Re: [patch 0/6] 3.14-rt1 fixes

Nicholas Mc Guire <der.herr@xxxxxxx> · Sat, 3 May 2014 14:31:46 +0200

On Sat, 03 May 2014, Mike Galbraith wrote:

> On Sat, 2014-05-03 at 10:32 +0200, Nicholas Mc Guire wrote: 
> > On Fri, 02 May 2014, Mike Galbraith wrote:
> > 
> > > On Fri, 2014-05-02 at 15:39 +0400, Pavel Vasilyev wrote: 
> > > > 02.05.2014 15:12, Mike Galbraith ??????????:
> > > > > The following patches are fixes that fell out of testing rt1.  Patches
> > > > > 1-4 are intended to be folded into existing patches, 5-6 are
> > > > > replacements.
> > > > >
> > > > > fold:
> > > > > 1/6 - preempt-lazy-support.patch
> > > > > 2/6 - x86-preempt-lazy.patch
> > > > > 3/6 - hotplug-light-get-online-cpus.patch
> > > > > 4/6 - stomp-machine-raw-lock.patch
> > > > >
> > > > > replace:
> > > > > 5/6 - (prep)
> > > > > 6/6 - stomp-machine-deal-clever-with-stopper-lock.patch
> > > > >
> > > > > drop: (buggy - calls migrate_disable() _after_ maybe blocking)
> > > > > migrate_disable-pushd-down-in-atomic_dec_and_spin_lo.patch
> > > > 
> > > > 
> > Why would calling migrate_disable be buggy after blocking ?
> > at that point any per cpu data is not yet being accessed so its perfectly fine
> > to
> > 
> >   lock->block
> >    -> migrate 
> >     -> unblock->lock 
> >      -> migrate_disable on a new CPU
> >       -> access per_cpu object
> >      -> migrate_enable
> >   -> unlock
> > 
> > what problems would there be ?
> 
> You tell me.   Why do we bother at all if it's ok to migrate with a lock
> in your pocket, or the CPU can go away on you while you're acquiring?

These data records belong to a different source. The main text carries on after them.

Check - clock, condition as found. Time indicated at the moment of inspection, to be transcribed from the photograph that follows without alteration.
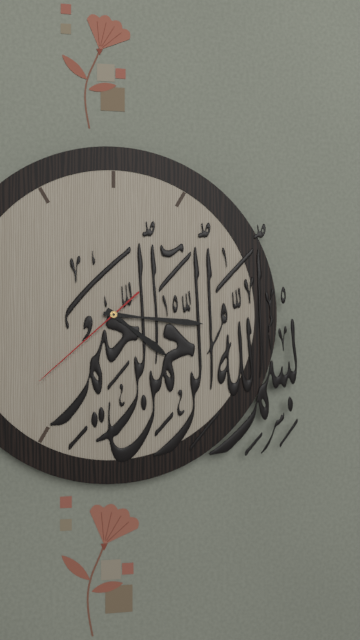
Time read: 4:16:38
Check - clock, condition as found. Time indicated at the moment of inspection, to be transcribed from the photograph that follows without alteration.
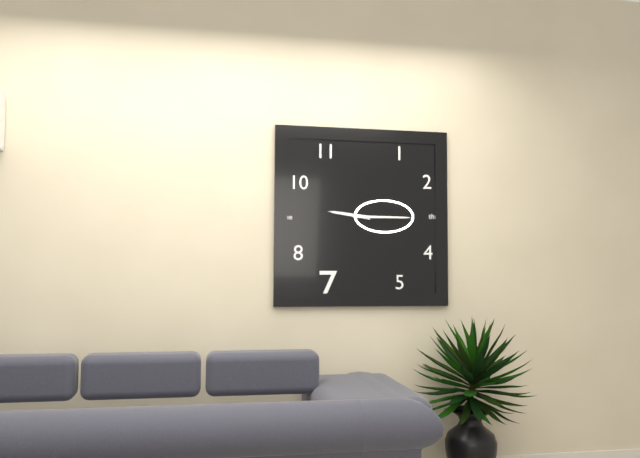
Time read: 9:15
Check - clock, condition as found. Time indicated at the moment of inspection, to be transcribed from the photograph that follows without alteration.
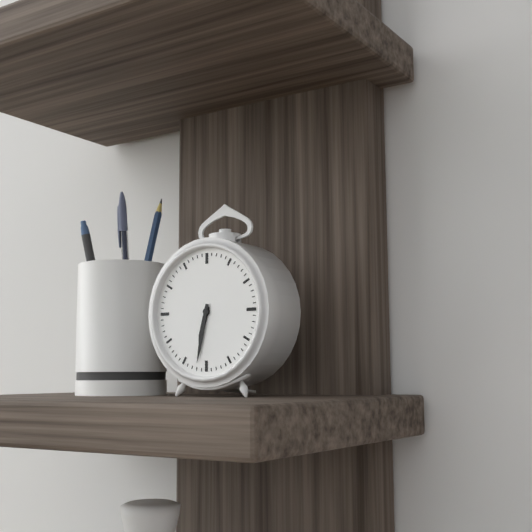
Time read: 6:32
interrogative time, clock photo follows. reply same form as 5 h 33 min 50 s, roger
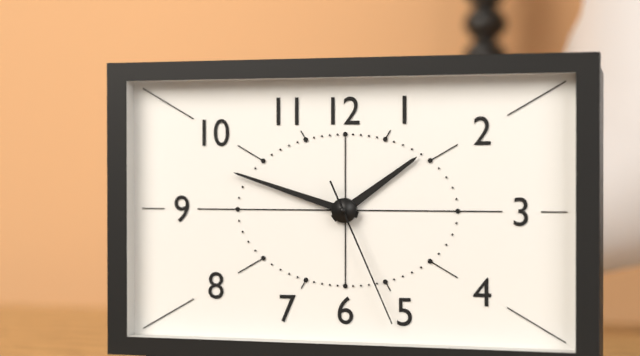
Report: 1 h 48 min 26 s
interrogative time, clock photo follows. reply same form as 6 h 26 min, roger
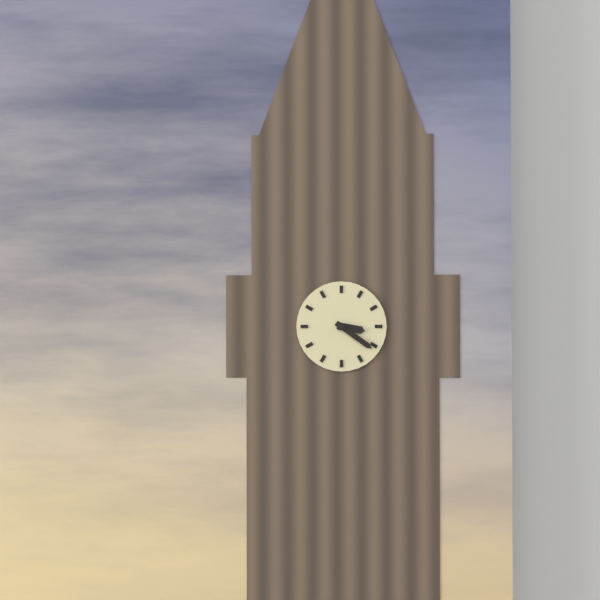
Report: 3 h 21 min
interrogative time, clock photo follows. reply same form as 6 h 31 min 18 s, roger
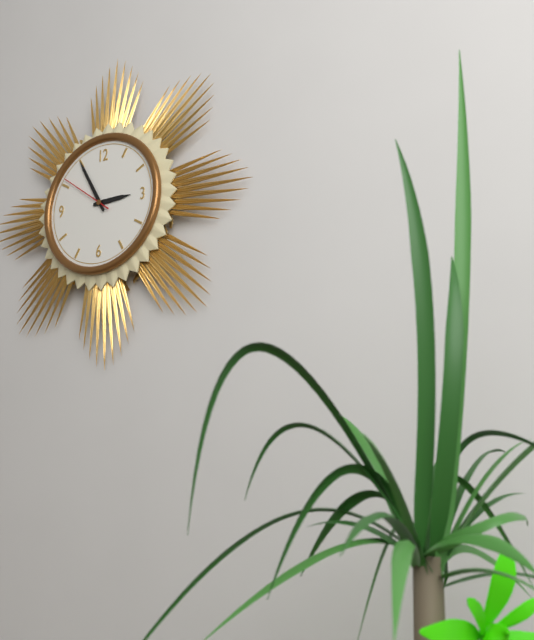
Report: 2 h 55 min 51 s
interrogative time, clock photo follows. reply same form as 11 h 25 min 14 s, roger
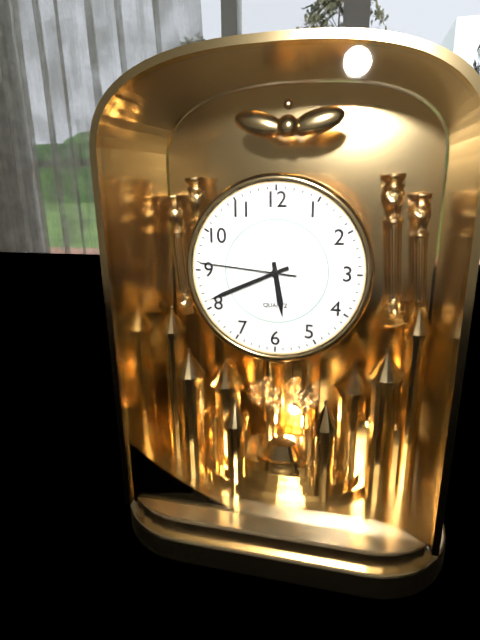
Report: 5 h 41 min 46 s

The lock in your pocket is not the issue (unless its a per_cpu lock in which
case we are pinned already anyway) and the cpu can go away with a global
lock held in my opinion - why not ? 

> If this is in fact safe, you should be able to move each and every
> migrate_disable() to post acquisition.

yup

> I have a virtual nickle that
> says your box will have a severe allergic reaction to such a patch.
>
Actually that is what the pushdowns in the read_lock/write_lock api did and
I did not notice any of the systems having problems with that.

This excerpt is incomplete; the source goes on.